Le cadenassage, en tant que mesure de santé et de sécurité obligatoire, fait l’objet d’inspection attentive de la part de la CNESST.  

Les inspecteur.ice.s analyseront les travaux effectués en zone à risque ainsi que les mesures mises en place par les employeurs dans le but de minimiser le plus possible, voire éliminer les risques pour les travailleur.se.s 

Pour plus d’informations sur les normes légales du cadenassage, référez-vous aux articles 197, et 199 à 207 du RSST, ainsi que les articles 2.20.3, 2.20.5 à 2.20.12 et 2.20.14 du CSTC

Il existe d’autres mesures de sécurité pouvant être mises en place par les employeurs, celles-ci dépendent évidemment des tâches à effectuer par les travailleur.se. Il est possible, dans certains cas, d’acheter une machine ou une autre installation électrique qui comporte déjà une sécurité intégrée ainsi que les instructions spécifiques associées.

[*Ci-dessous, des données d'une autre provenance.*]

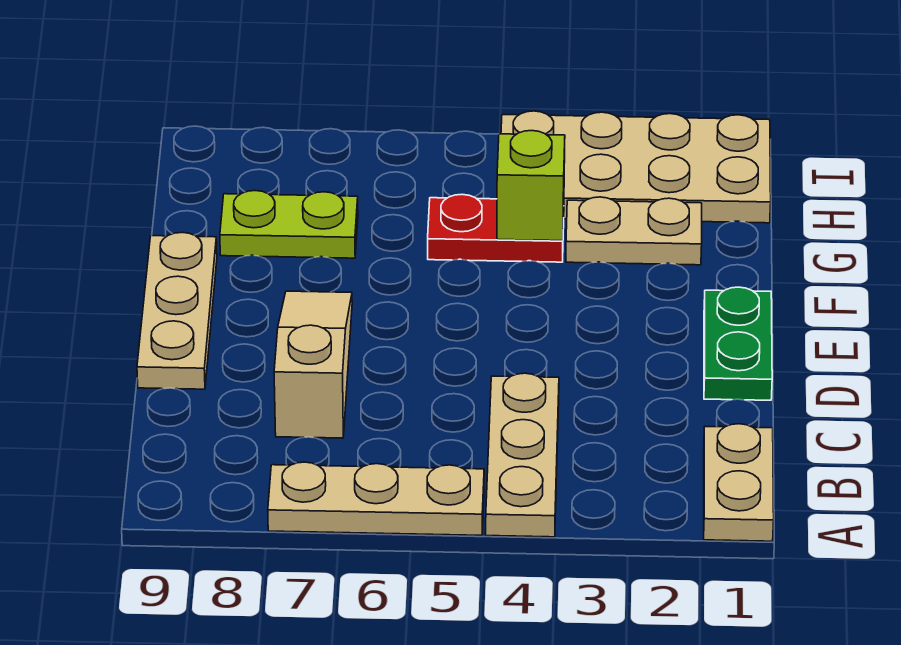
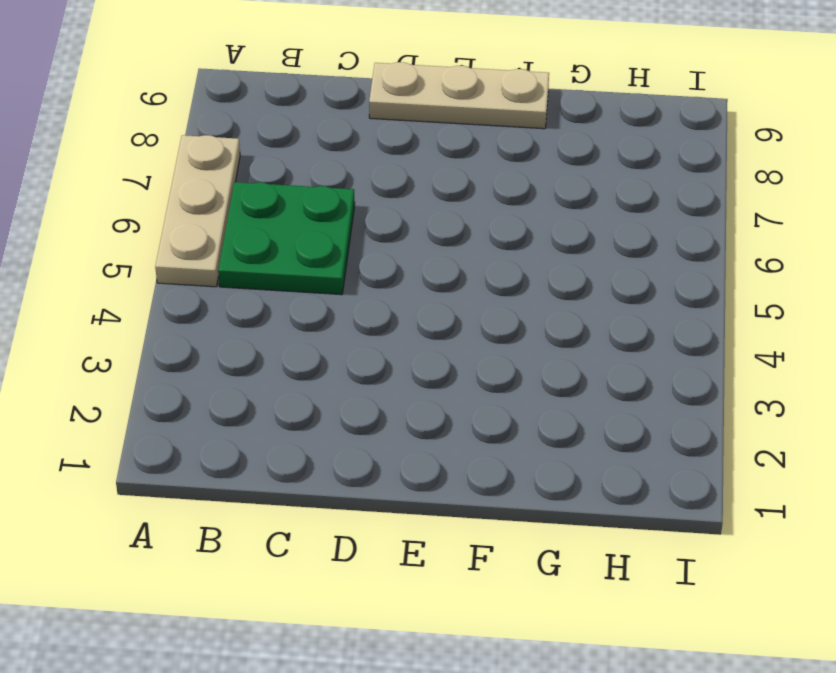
green 2x2 plate [218,182,355,295] -> none
none -> tan 1x2 plate [704,424,774,541]
none -> tan 1x3 plate [486,373,559,537]

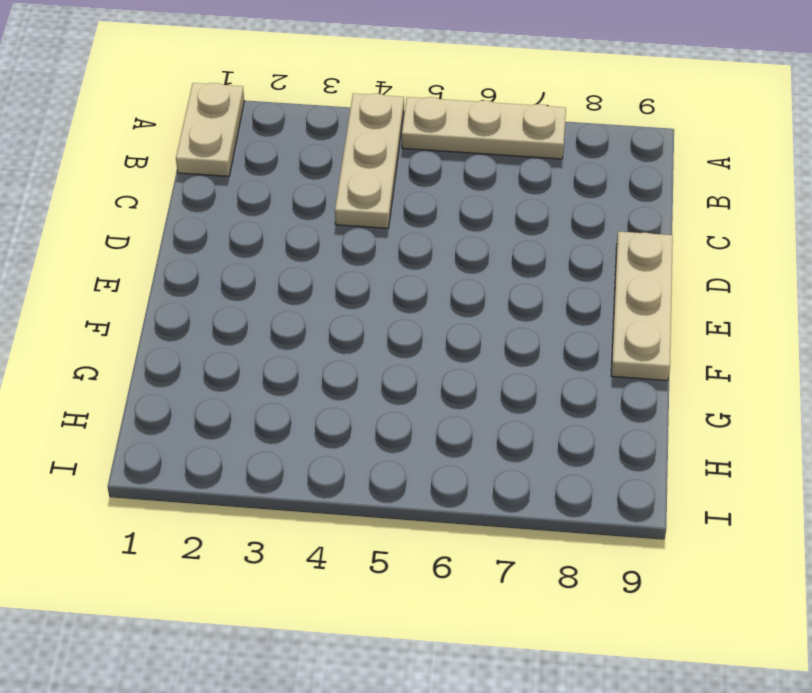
none -> tan 1x3 slope [274,291,352,438]
none -> green 1x2 plate [704,287,772,400]

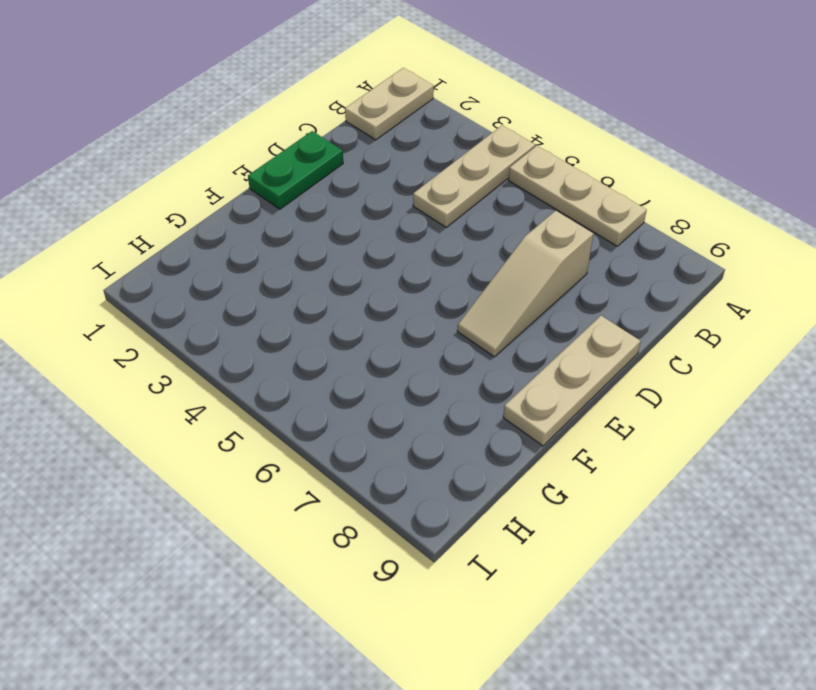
none -> tan 1x2 plate [566,197,702,265]
none -> red 1x2 plate [428,194,564,262]

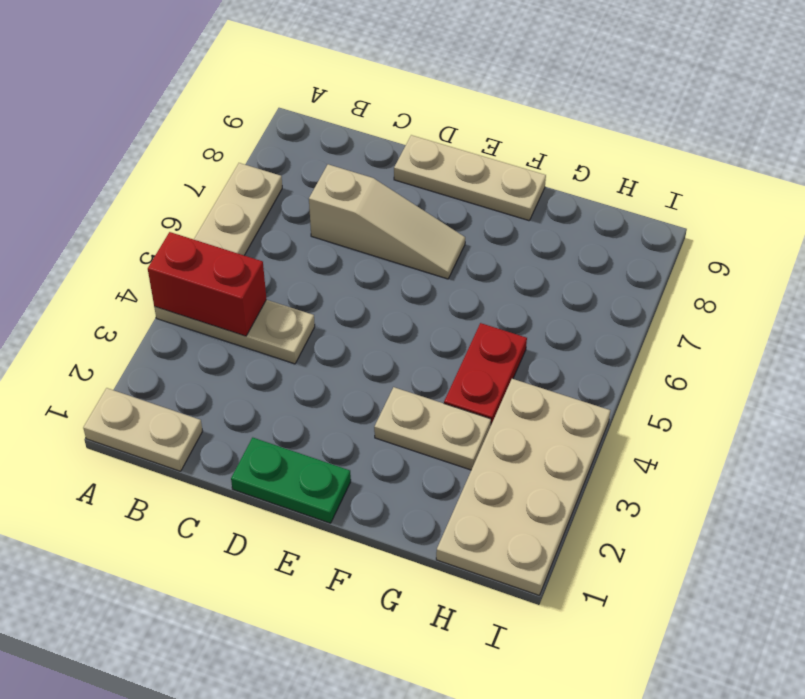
red 1x2 brick [148,232,267,336] -> none
tan 1x2 plate [374,387,491,470] -> tan 1x2 plate turned to [566,197,702,265]
none -> lime 1x2 plate [220,191,358,258]
none -> lime 1x1 brick [497,131,565,241]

Exemple de situation à risque et liens utiles

Les silos à grains représentent des risques importants d’ensevelissement. Lorsque les grains se promènent dans le silo, ils peuvent ensevelir un.e travailleur.se en seulement quelques secondes. Dans cette situation, il est ardu pour les premiers secours d’arriver à temps et de trouver la personne dans les grains avant son décès.

Par conséquent, il faut privilégie des équipements qui permettent le travail à l’extérieur du silo (par exemple pour retirer des grains). Lorsque le travail à l’extérieur du silo n’est pas possible, l’employeur doit installer une méthode de contrôle des énergies efficace, soit le cadenassage. Ainsi, de nombreux accidents graves pourront être évités.

Se cadenasser, c’est prendre sa sécurité en main

Les risques de santé et de sécurité pour les travailleur.se.s qui exécutent des tâches sur de la machinerie non cadenassée sont bien réels.

Il suffit d’accrocher un bouton de mise en marche lors de l’entretien de la machine, d’actionner le mauvais disjoncteur ou encore de brancher un équipement défectueux pour qu’un accident grave, voire mortel, survienne.

Le cadenassage, bien utilisé, permet d’éviter et d’éliminer ces risques majeurs. C’est le rôle des employeurs de mettre en place un cadenassage adéquat qui respecte les règlements de la CNESST et des autres organisations en santé et en sécurité du travail.